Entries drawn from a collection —

※ ※ ※

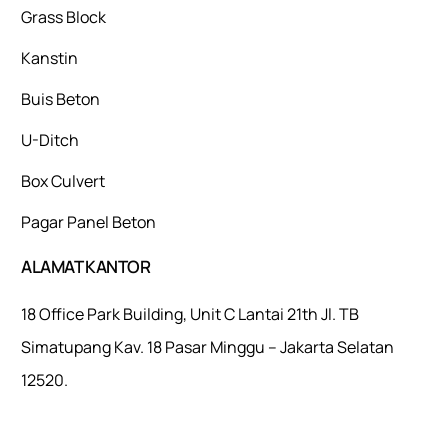
Grass Block
Kanstin
Buis Beton
U-Ditch
Box Culvert
Pagar Panel Beton
ALAMAT KANTOR
18 Office Park Building, Unit C Lantai 21th Jl. TB
Simatupang Kav. 18 Pasar Minggu – Jakarta Selatan
12520.
Mulaiweb.com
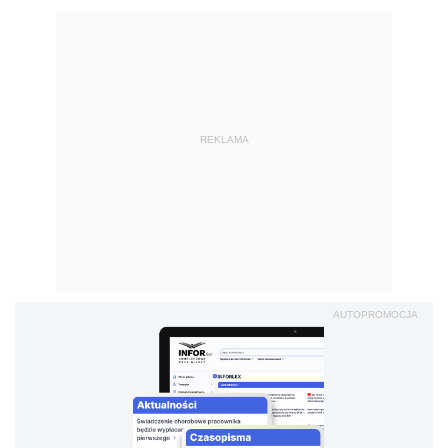
REKLAMA
AUTOPROMOCJA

※ ※ ※

Reproduce every line of text from all the records above without alteration, leaving out the pictures.

Reply to the task —
Grass Block
Kanstin
Buis Beton
U-Ditch
Box Culvert
Pagar Panel Beton
ALAMAT KANTOR
18 Office Park Building, Unit C Lantai 21th Jl. TB
Simatupang Kav. 18 Pasar Minggu – Jakarta Selatan
12520.
Mulaiweb.com
REKLAMA
AUTOPROMOCJA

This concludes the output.